If a human foetus is terminated or otherwise dies, this might mean in Buddhist terms that bad karma carried over from the previous life has been 'paid', and so the next life will be more fortunate. However at the same time the people concerned with causing the abortion (say the woman, doctors etc.) will be generating bad karma themselves for this act of violence.

In Buddhist terms whether an action is good or bad largely depends on one's intention. Most Buddhists would feel that abortion is wrong in principle, or at least very regrettable, but one should always examine the circumstances and allow for exceptions, and not be condemning of those who arrive at a different conclusion.

Hindu
According to the Caraka Samhita, a Hindu medical text, the soul is already joined with matter in the act of conception. Though there are a few differing traditions on this matter (the Garbha Upanishad claims that ensoulment takes place in the seventh month), they are considered to be based on weaker evidence, and the mainstream of Hindu thought coincides with the position that the soul is present from conception.

Hindu ideology made an exception however, when abortion became necessary to save the life of the mother. The Susruta Samhita, another Hindu medical text, describes a procedure to induce birth during complications in the pregnancy. The ultimate objective is, of course, saving the mother and the baby. However, in the event that this is not a possibility, the text affirms, saving the mother takes precedence, and an abortion is justified.

Differing Christian Viewpoints
While the vast majority of Christians would consider abortion to be the taking of innocent life, and therefore contrary to Biblical teaching, the Bible has been used by various groups to both condone and condemn abortion. However, Christians almost universally believe that children are a blessing - a gift from God. "Truly children are a gift from the Lord; the fruit of the womb is a reward" (Psalm 127:3). God alone gives life, they believe, and only He should take it away.

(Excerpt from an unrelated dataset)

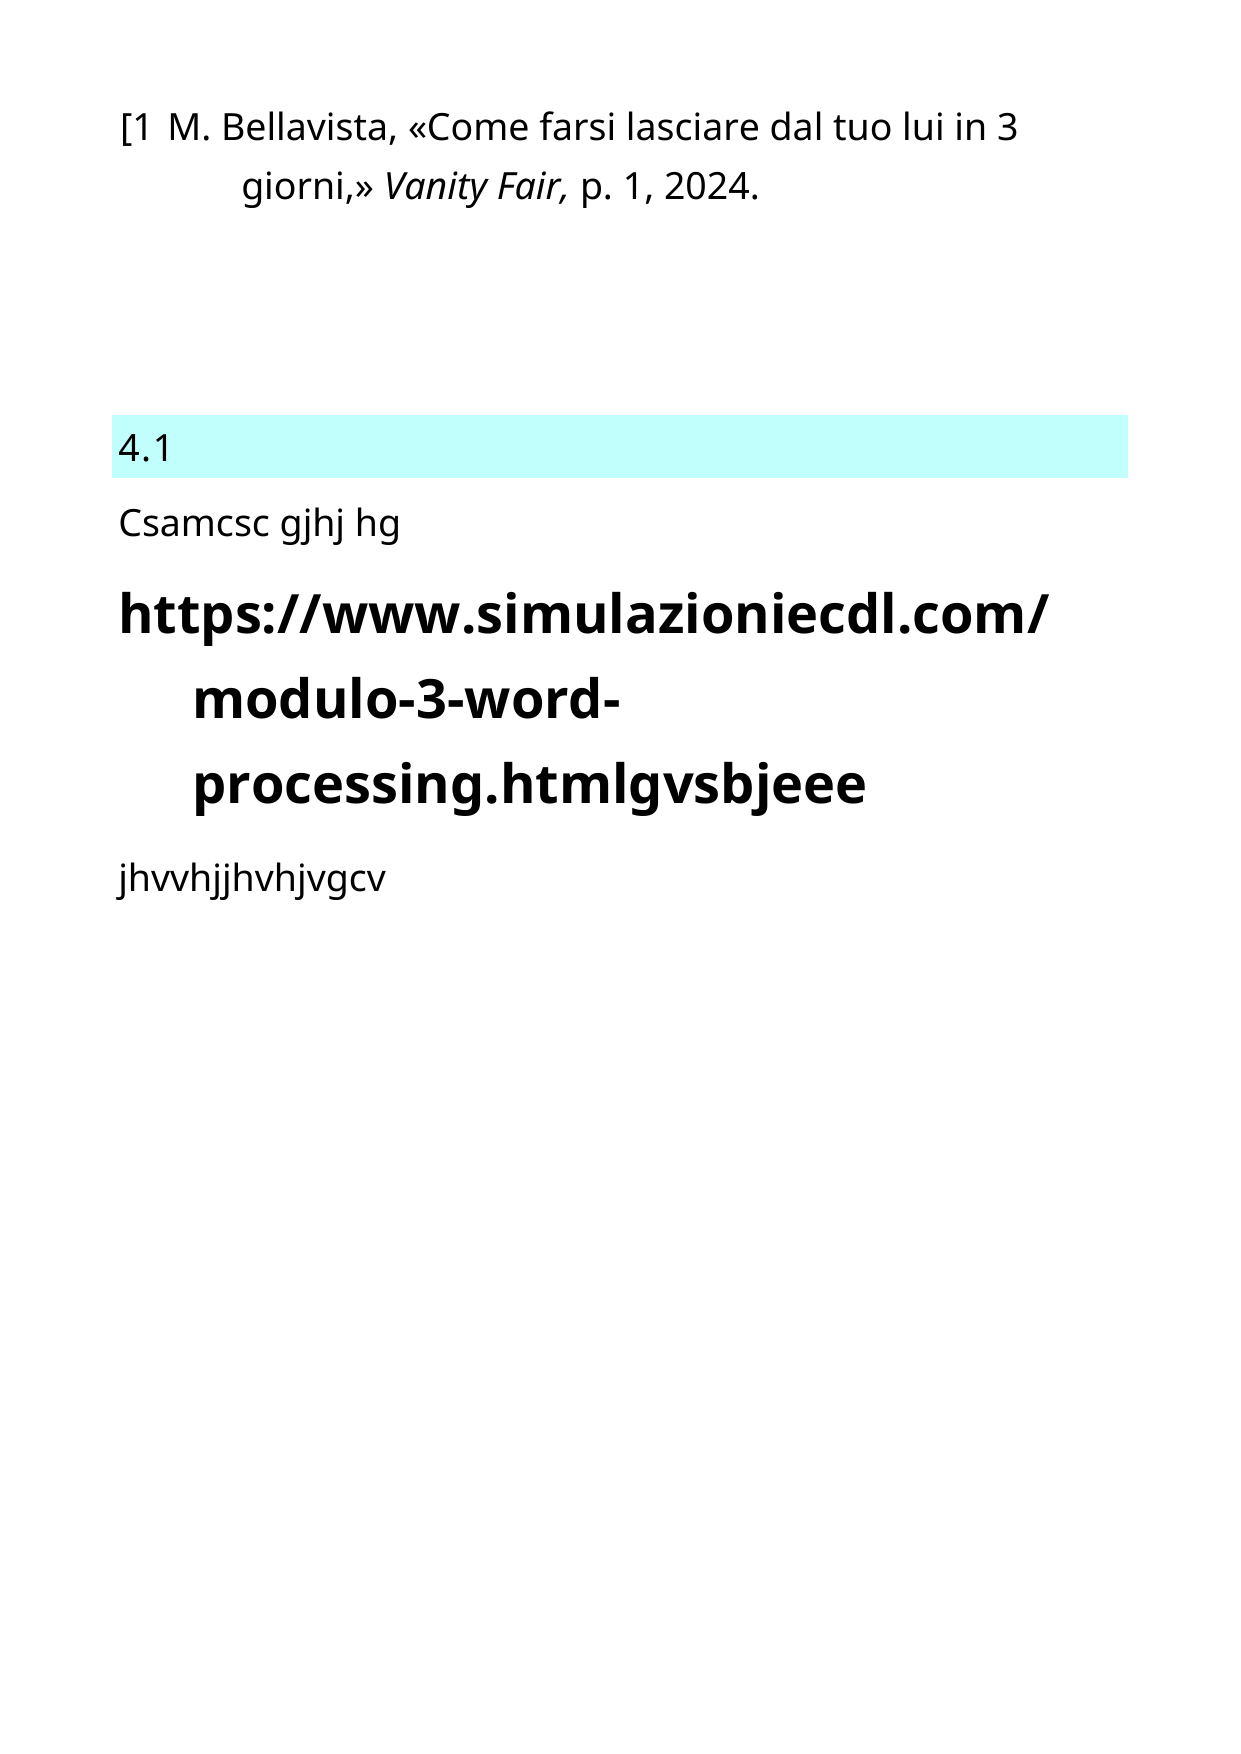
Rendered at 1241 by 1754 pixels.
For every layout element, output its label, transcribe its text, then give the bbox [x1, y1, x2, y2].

text Csamcsc gjhj hg [118, 496, 1122, 547]
text https://www.simulazioniecdl.com/modulo-3-word-processing.htmlgvsbjeee [118, 576, 1122, 819]
text jhvvhjjhvhjvgcv [118, 851, 1122, 902]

Within the Christian Church there is generally a desire to follow and apply the teachings of the Bible. Generally the Church is united in its condemnation of abortion as most Christians believe abortion violates the commandment which prohibits murderous acts.

Believing that God is not only a 'God of Love' but also a 'God of Justice,' those Christians who are opposed to abortion regard it as a serious evil that must be eliminated from society.

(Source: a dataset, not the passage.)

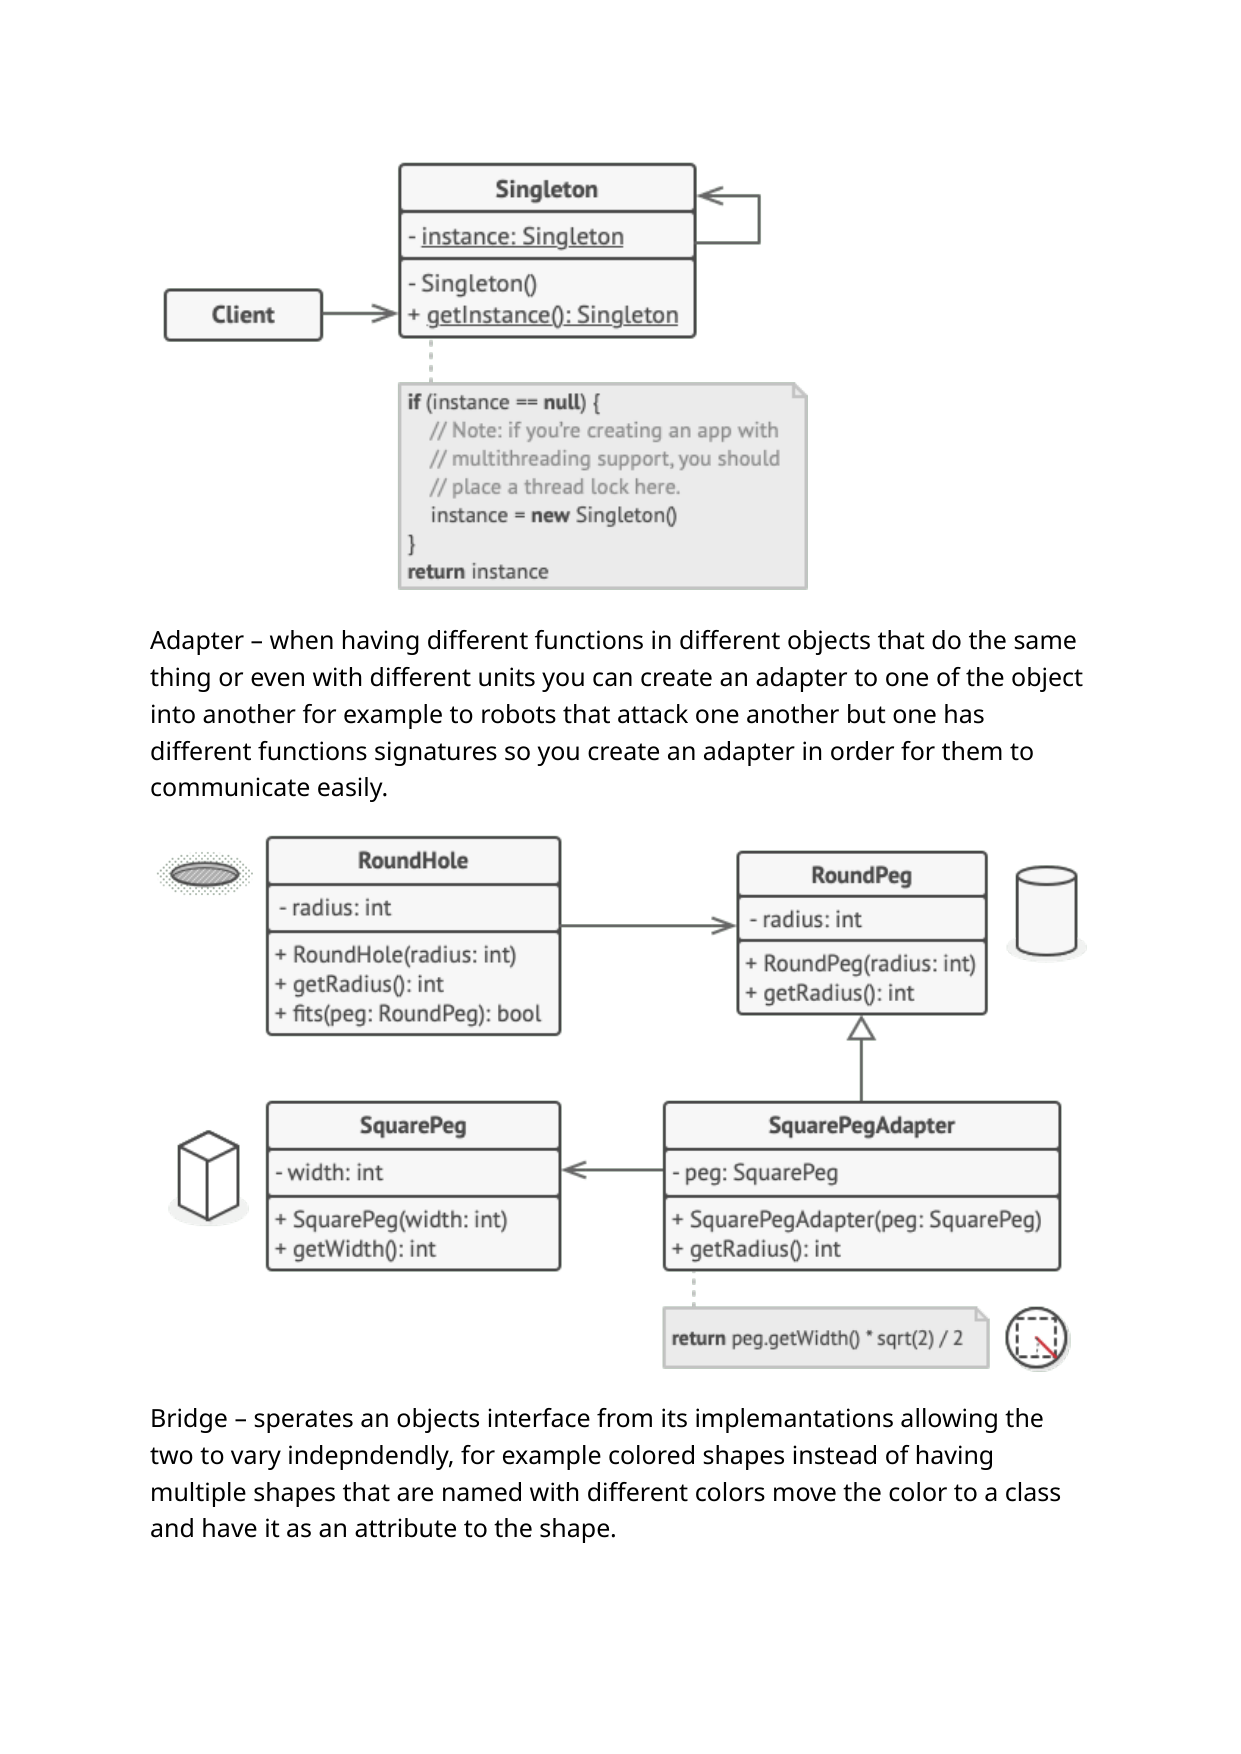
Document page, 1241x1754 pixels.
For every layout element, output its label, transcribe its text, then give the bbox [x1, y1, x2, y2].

Planned Parenthood has formed a Religious Coalition for Choice of ministers who support abortion, even appointing a chaplain, Rev. Ignacio Castuera, to "articulate the spiritual dimensions of sexuality and reproduction."

Catholic viewpoint
The official Catholic position teaches that “since the first century the Church has affirmed the moral evil of every procured abortion. This teaching has not changed and remains unchangeable. Direct abortion, that is to say, abortion willed either as an end or a means, is gravely contrary to the moral law…Abortion and infanticide are abominable crimes.” (Catechism of the Catholic Church #2271)

There is no documented record that any Pope, Council, Saint or early Church Father has ever supported abortion in any circumstance. 

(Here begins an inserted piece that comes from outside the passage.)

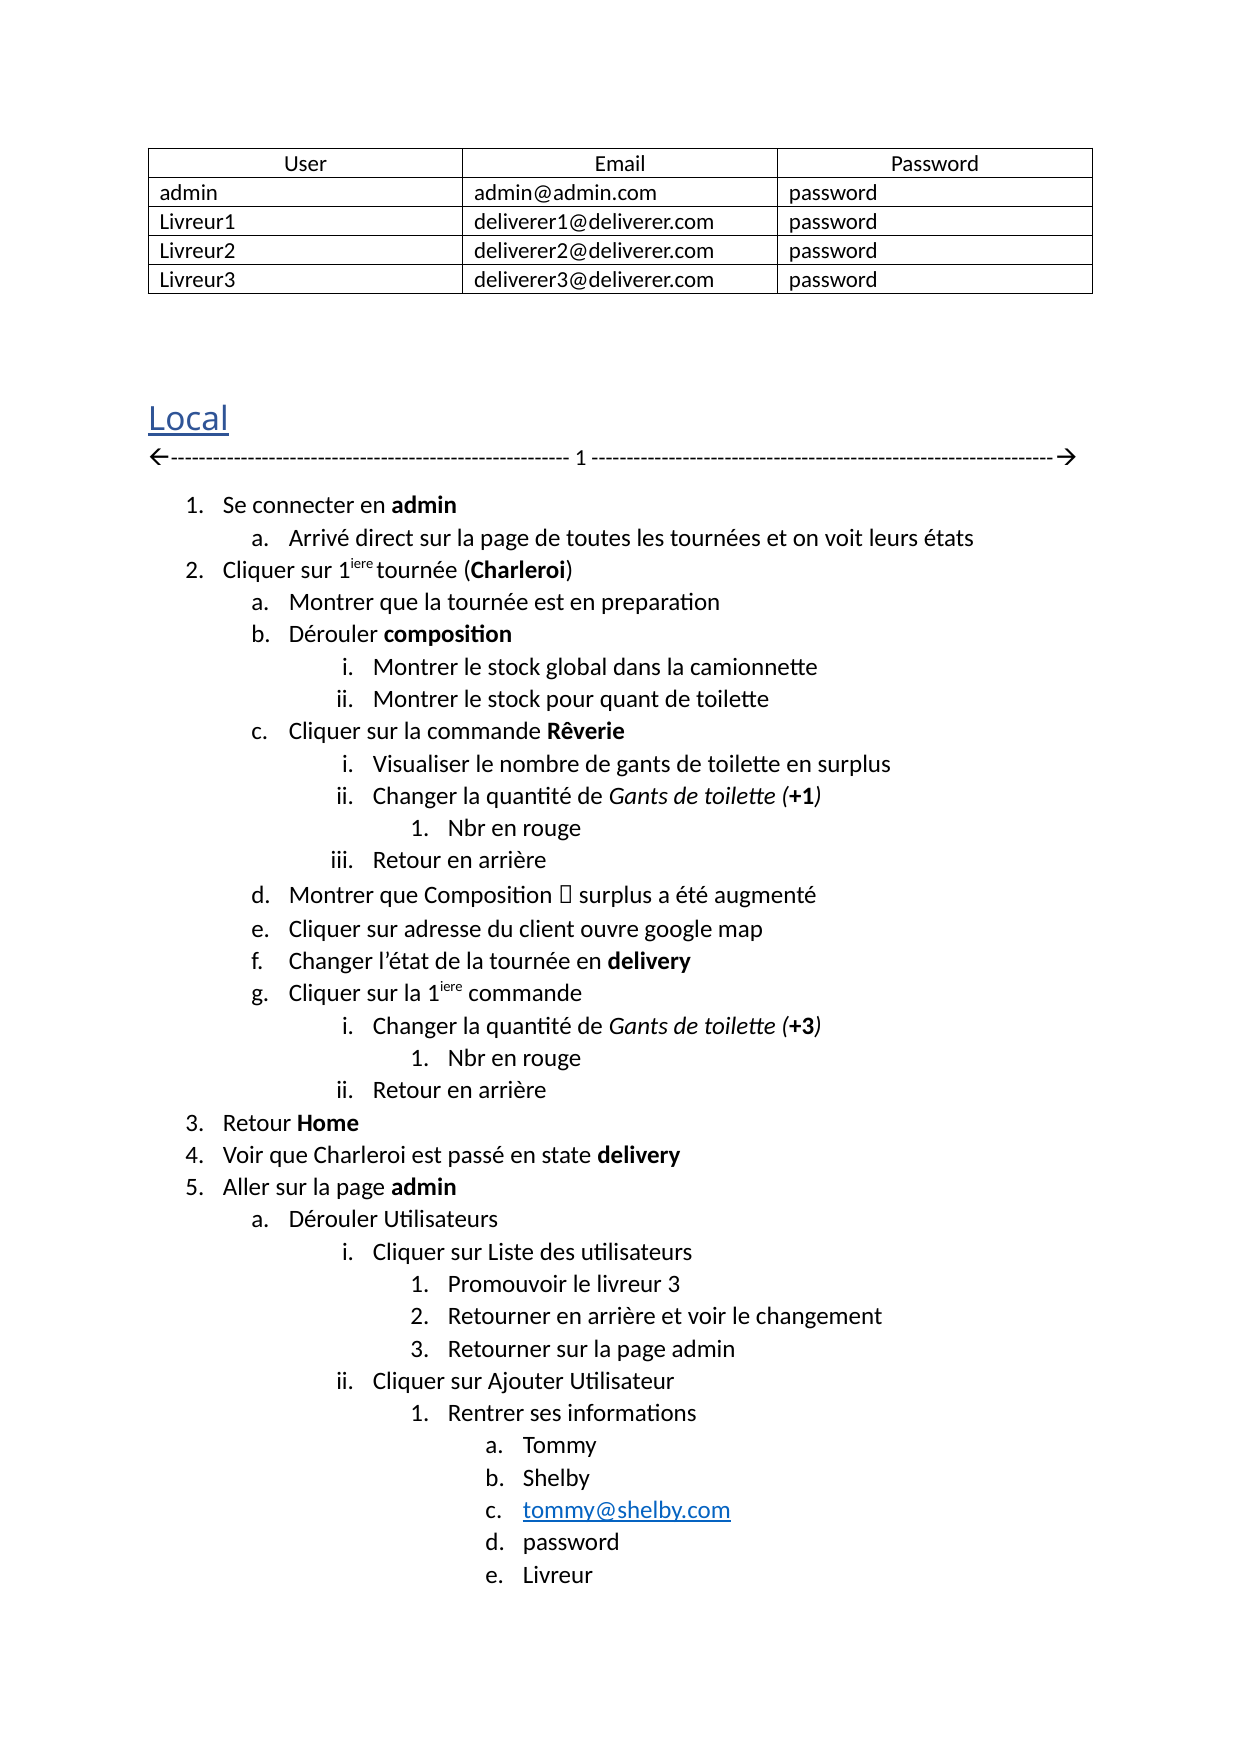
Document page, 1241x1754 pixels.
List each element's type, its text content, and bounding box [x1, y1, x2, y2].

The Vatican Declaration on Procured Abortion (#7) gives a comprehensive answer to refute charges that the Catholic Church ever permitted abortion. It can be read  here.

Opposing Catholic viewpoint
Frances Kissling is President of Catholics For a Free Choice (CFFC) which was founded in 1973.

CFFC claims to respect Church Law while at the same time opposing what the Catholic Church teaches. In an interview with the magazine Mother Jones. Kissling stated: “I spent twenty years looking for a government that I could overthrow without being thrown in jail. I finally found one in the Catholic Church.”

Funded almost entirely by abortion-rights foundations, CFFC describes itself as as the nation’s largest Catholic pro-choice organization. It has been openly denounced by both the Vatican and the U.S. bishops as being a double fraud; i.e., (i) it is not Catholic, and (ii) in having no members, it is not an organization.